Quoted passage
• • •
• Hi Robert, Duray and Shewmaker -

    I resolved the issues and have sent the updated files to the good guys here at SQLServerCentral.  Here's the fixes:

    -NYSIIS multi-character encoding (i.e., "vowel + H", "vowel + W", "SCH", "EV", "PH", etc.) was modified to resolve the issues found.  'JOSEPH' now encodes as 'JASAF'. 'SCHUMAKER', 'SHOEMAKER', 'SHEWMAKER', and 'SCHUWMAKER' now all properly encode as 'SANAKAR'.

    -Levenshtein Edit Distance algorithm was revised to provide "symmetric" results.  I also tested the Levenshtein Edit Distance against a couple of versions in other languages to make sure the results are consistent.  dbo.udf_levenshtein('Yacht Sales', 'Yacht Charters International') and dbo.udf_levenshtein('Yacht Charters International', 'Yacht Sales') both return an accurate edit distance calculation of 19.

    Also, a small correction to the article.  In NYSIIS,  'johnson', 'johnsen' encode as 'JANSAN'.  'johansen' and 'johannsen' encode as 'JAHANSAN'.  The way NYSIIS works, if an 'H' is surrounded by vowels, it is kept as an 'H' otherwise it is eliminated from the encoded string.

    The good guys here uploaded the new version, and it can now be downloaded directly from the article.

    Thanks for the feedback guys!
• • •
Task to carry out
Answer these questions from the forum post above, one per line:
(a) What does 'JOSEPH' now encode as in NYSIIS?
(b) What edit distance do both Levenshtein calls comparing 'Yacht Sales' and 'Yacht Charters International' return?
(c) When is an 'H' kept in a NYSIIS encoding?
• • •
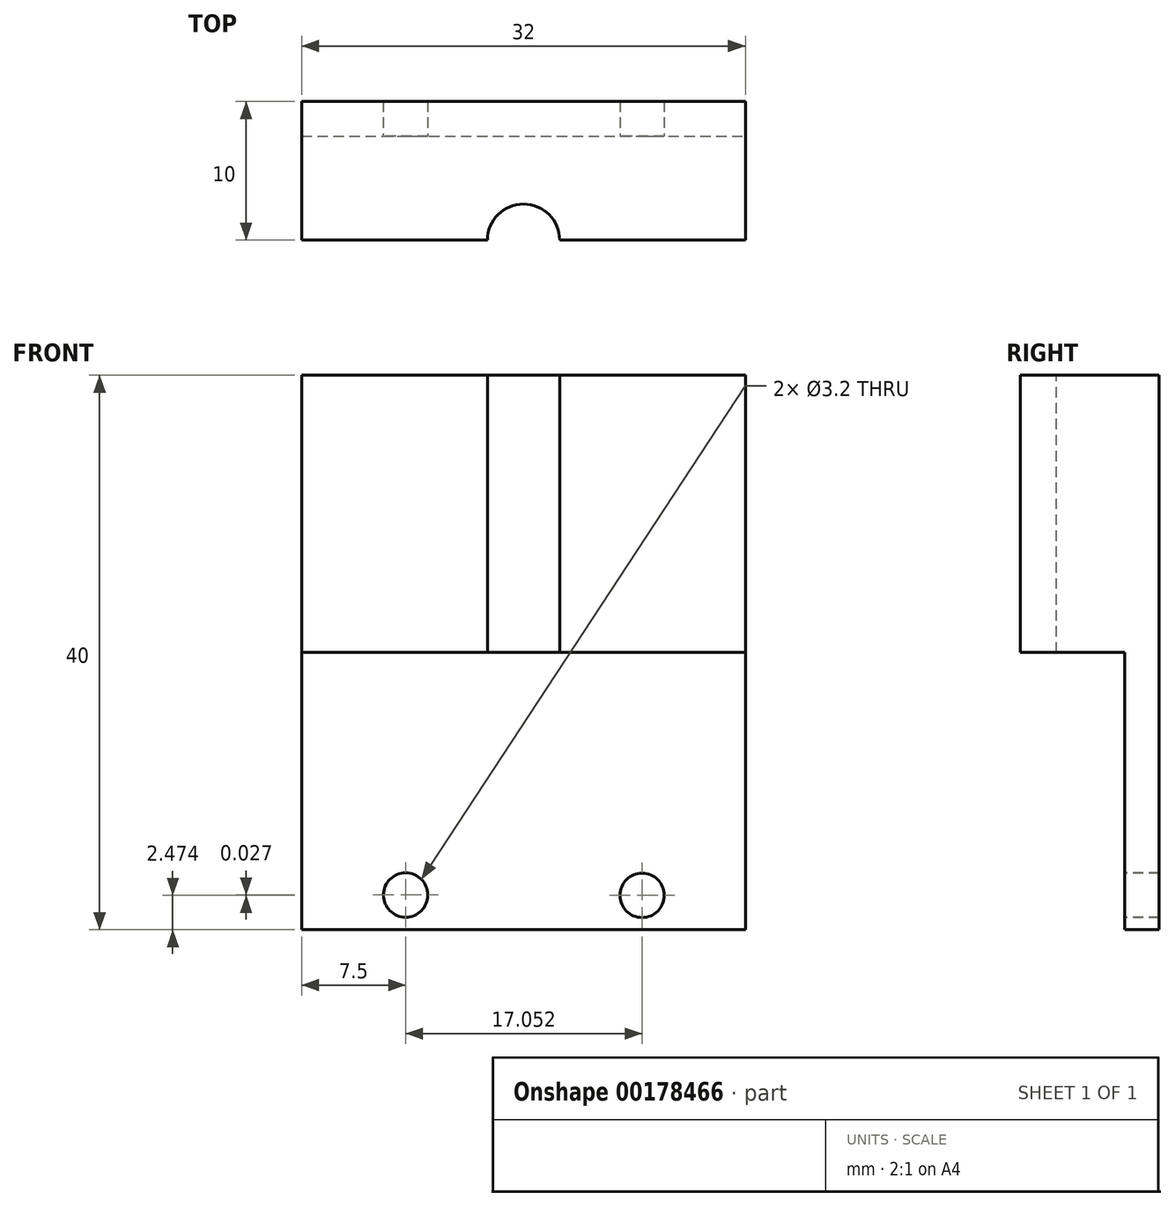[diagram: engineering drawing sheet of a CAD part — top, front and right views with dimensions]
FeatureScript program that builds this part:
annotation { "Feature Type Name" : "Feature", "Feature Type Description" : "" }
export const myFeature = defineFeature(function(context is Context, id is Id, definition is map)
    precondition{}
    {
        {
            var Q0;
            Q0=qCreatedBy(makeId("Front.planeOp"),FACE);
            var sketch = newSketch(context, id + "F0", { "sketchPlane" : qUnion([Q0])});
            skLineSegment(sketch, "E0.bottom", {"start": v(-32.53, -35.33) * mm, "end": v(-0.53, -35.33) * mm});
            skLineSegment(sketch, "E0.top", {"start": v(-32.53, 4.67) * mm, "end": v(-0.53, 4.67) * mm});
            skLineSegment(sketch, "E0.left", {"start": v(-32.53, -35.33) * mm, "end": v(-32.53, 4.67) * mm});
            skLineSegment(sketch, "E0.right", {"start": v(-0.53, -35.33) * mm, "end": v(-0.53, 4.67) * mm});
            skSolve(sketch);
        }
        {
            var Q0;
            Q0=makeQuery(id+"F0.imprint","IMPRINT",FACE,{"disambiguationData":[TD([[makeQuery(id+"F0.imprint","IMPRINT",EDGE,{"derivedFrom":sQuery(id+"F0.wireOp",EDGE,"E0.bottom")}),1.0]])]});
            extrude(context, id + "F1", {"entities" : qUnion([Q0]), "depth" : 2.5 * mm});
        }
        {
            var Q0;
            Q0=makeQuery(id+"F1.opExtrude","CAP_FACE",FACE,{"disambiguationData":[OSD([sQuery(id+"F0.wireOp",EDGE,"E0.bottom"),sQuery(id+"F0.wireOp",EDGE,"E0.top"),sQuery(id+"F0.wireOp",EDGE,"E0.left"),sQuery(id+"F0.wireOp",EDGE,"E0.right")])],"isStart":false});
            var sketch = newSketch(context, id + "F2", { "sketchPlane" : qUnion([Q0])});
            skLineSegment(sketch, "E1.bottom", {"start": v(-32.53, -35.33) * mm, "end": v(-0.53, -35.33) * mm});
            skLineSegment(sketch, "E1.top", {"start": v(-32.53, -15.33) * mm, "end": v(-0.53, -15.33) * mm});
            skLineSegment(sketch, "E1.left", {"start": v(-32.53, -35.33) * mm, "end": v(-32.53, -15.33) * mm});
            skLineSegment(sketch, "E1.right", {"start": v(-0.53, -35.33) * mm, "end": v(-0.53, -15.33) * mm});
            skSolve(sketch);
        }
        {
            var Q0;
            {var subQ0=sQuery(id+"F2.wireOp",EDGE,"E1.top");Q0=makeQuery(id+"F2.imprint","IMPRINT",FACE,{"disambiguationData":[TD([[makeQuery(id+"F2.imprint","IMPRINT",EDGE,{"derivedFrom":subQ0}),1.0]])]});}
            extrude(context, id + "F3", {"entities" : qUnion([Q0]), "operationType" : NewBodyOperationType.ADD, "depth" : 7.5 * mm});
        }
        {
            var Q0;
            Q0=makeQuery(id+"F1.opExtrude","CAP_FACE",FACE,{"disambiguationData":[OSD([sQuery(id+"F0.wireOp",EDGE,"E0.bottom"),sQuery(id+"F0.wireOp",EDGE,"E0.top"),sQuery(id+"F0.wireOp",EDGE,"E0.left"),sQuery(id+"F0.wireOp",EDGE,"E0.right")])],"isStart":false});
            var sketch = newSketch(context, id + "F4", { "sketchPlane" : qUnion([Q0])});
            skLineSegment(sketch, "E2", {"start": v(-32.53, -35.33) * mm, "end": v(-32.53, -32.83) * mm, "construction": true});
            skLineSegment(sketch, "E3", {"start": v(-32.53, -32.83) * mm, "end": v(-0.53, -32.83) * mm, "construction": true});
            skLineSegment(sketch, "E4", {"start": v(-32.53, -32.83) * mm, "end": v(-25.03, -32.83) * mm, "construction": true});
            skCircle(sketch, "E5", {"center": v(-25.03, -32.83) * mm, "radius": 1.6 * mm});
            skLineSegment(sketch, "E6", {"start": v(-0.53, -32.83) * mm, "end": v(-8.03, -32.83) * mm});
            skCircle(sketch, "E7", {"center": v(-7.98, -32.86) * mm, "radius": 1.6 * mm});
            skSolve(sketch);
        }
        {
            var Q0;
            Q0=makeQuery(id+"F4.imprint","IMPRINT",FACE,{"disambiguationData":[TD([[makeQuery(id+"F4.imprint","IMPRINT",EDGE,{"derivedFrom":sQuery(id+"F4.wireOp",EDGE,"E5")}),1.0]])]});
            var Q1;
            Q1=makeQuery(id+"F4.imprint","IMPRINT",FACE,{"disambiguationData":[TD([[makeQuery(id+"F4.imprint","IMPRINT",EDGE,{"derivedFrom":sQuery(id+"F4.wireOp",EDGE,"E7")}),1.0]])]});
            var Q2;
            Q2=sQuery(id+"F4.wireOp",EDGE,"E5");
            var Q3;
            Q3=sQuery(id+"F4.wireOp",EDGE,"E7");
            extrude(context, id + "F5", {"entities" : qUnion([Q0, Q1]), "operationType" : NewBodyOperationType.REMOVE, "surfaceEntities" : qUnion([Q2, Q3]), "endBound" : BoundingType.THROUGH_ALL, "oppositeDirection" : true, "depth" : 25 * mm});
        }
        {
            var Q0;
            {var subQ0=sQuery(id+"F0.wireOp",EDGE,"E0.top");Q0=makeQuery(id+"F3.boolean.opBoolean","MERGE",FACE,{"derivedFrom":[makeQuery(id+"F1.opExtrude","SWEPT_FACE",FACE,{"disambiguationData":[OSD([subQ0])]}),makeQuery(id+"F3.opExtrude","SWEPT_FACE",FACE,{"disambiguationData":[OSD([subQ0])]})]});}
            var sketch = newSketch(context, id + "F6", { "sketchPlane" : qUnion([Q0])});
            skCircle(sketch, "E8", {"center": v(-16.53, -10) * mm, "radius": 2.6 * mm});
            skSolve(sketch);
        }
        {
            var Q0;
            Q0 = qSketchRegion(id + "F6", true);
            var Q1;
            Q1=makeQuery(id+"F3.opExtrude","SWEPT_FACE",FACE,{"disambiguationData":[OSD([sQuery(id+"F2.wireOp",EDGE,"E1.top")])]});
            extrude(context, id + "F7", {"entities" : qUnion([Q0]), "operationType" : NewBodyOperationType.REMOVE, "endBound" : BoundingType.UP_TO_SURFACE, "oppositeDirection" : true, "endBoundEntityFace" : qUnion([Q1]), "depth" : 25 * mm});
        }
    });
• • •
Result of this task
(a) 'JASAF'
(b) 19
(c) When it is surrounded by vowels